Aim of the task:
Across these entries, work out how many lines carry the string "looking", and give only that number.

"""

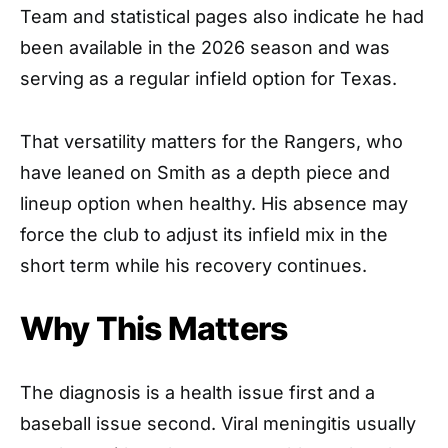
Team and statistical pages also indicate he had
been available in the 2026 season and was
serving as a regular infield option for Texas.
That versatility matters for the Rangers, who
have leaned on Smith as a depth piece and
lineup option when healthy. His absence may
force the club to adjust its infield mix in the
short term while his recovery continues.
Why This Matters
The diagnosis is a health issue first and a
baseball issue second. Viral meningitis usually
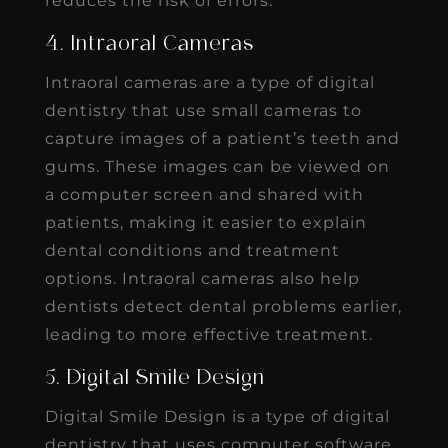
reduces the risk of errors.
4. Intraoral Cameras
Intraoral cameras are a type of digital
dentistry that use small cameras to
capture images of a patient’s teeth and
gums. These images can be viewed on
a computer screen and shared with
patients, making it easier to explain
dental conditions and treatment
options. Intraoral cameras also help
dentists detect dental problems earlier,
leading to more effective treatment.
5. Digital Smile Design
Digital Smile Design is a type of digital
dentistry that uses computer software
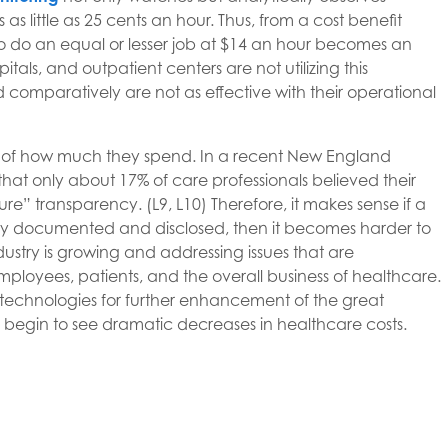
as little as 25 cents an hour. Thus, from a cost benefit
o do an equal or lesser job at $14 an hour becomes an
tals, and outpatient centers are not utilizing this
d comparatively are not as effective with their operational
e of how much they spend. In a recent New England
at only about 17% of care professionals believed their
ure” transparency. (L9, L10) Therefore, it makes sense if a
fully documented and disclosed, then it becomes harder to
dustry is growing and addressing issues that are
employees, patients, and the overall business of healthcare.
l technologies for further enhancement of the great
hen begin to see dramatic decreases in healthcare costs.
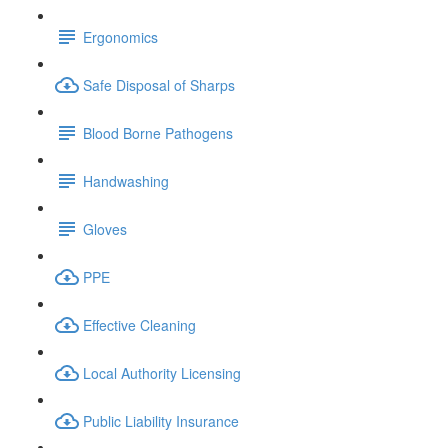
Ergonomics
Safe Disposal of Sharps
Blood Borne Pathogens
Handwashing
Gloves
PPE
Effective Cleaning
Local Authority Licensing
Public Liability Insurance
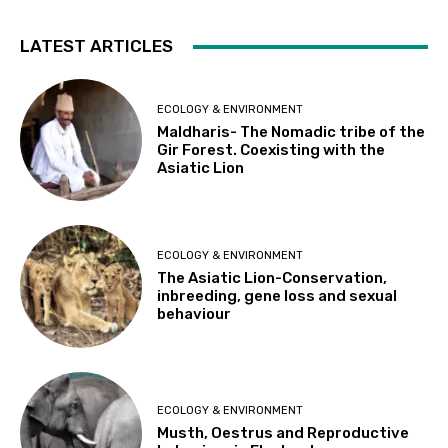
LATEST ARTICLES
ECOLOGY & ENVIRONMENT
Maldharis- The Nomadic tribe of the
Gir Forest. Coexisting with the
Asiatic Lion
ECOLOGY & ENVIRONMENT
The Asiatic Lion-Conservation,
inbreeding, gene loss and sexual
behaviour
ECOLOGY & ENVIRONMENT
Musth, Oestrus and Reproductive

"""
"""

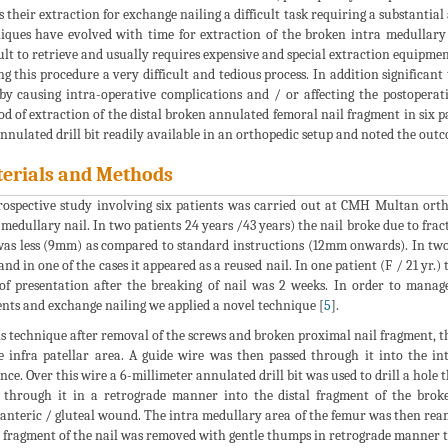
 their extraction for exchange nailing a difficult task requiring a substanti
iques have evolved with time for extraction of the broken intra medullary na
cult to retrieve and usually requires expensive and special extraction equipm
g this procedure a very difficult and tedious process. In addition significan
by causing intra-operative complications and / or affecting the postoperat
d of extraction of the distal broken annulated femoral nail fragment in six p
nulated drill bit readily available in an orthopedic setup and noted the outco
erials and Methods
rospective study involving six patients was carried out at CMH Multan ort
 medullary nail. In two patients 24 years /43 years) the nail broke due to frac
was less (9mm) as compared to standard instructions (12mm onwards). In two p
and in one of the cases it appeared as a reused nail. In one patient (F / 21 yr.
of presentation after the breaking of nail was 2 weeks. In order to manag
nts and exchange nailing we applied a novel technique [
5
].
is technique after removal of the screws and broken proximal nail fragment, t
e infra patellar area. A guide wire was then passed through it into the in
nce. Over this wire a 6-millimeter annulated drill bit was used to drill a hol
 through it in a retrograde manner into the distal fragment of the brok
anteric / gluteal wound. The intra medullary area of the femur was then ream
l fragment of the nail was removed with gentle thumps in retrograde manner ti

"""
"""

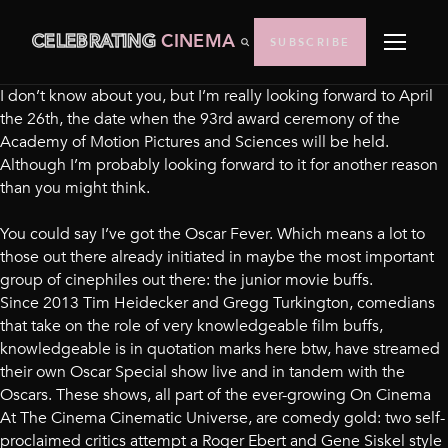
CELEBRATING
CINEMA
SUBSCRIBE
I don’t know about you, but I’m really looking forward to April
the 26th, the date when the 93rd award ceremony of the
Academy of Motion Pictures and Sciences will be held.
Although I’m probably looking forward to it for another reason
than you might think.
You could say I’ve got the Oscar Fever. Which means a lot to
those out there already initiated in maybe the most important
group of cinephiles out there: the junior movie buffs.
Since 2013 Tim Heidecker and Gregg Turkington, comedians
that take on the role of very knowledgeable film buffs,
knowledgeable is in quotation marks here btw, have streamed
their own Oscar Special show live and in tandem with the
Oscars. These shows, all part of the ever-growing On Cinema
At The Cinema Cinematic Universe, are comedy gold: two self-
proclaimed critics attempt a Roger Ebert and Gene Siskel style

"""

Exercise response:
2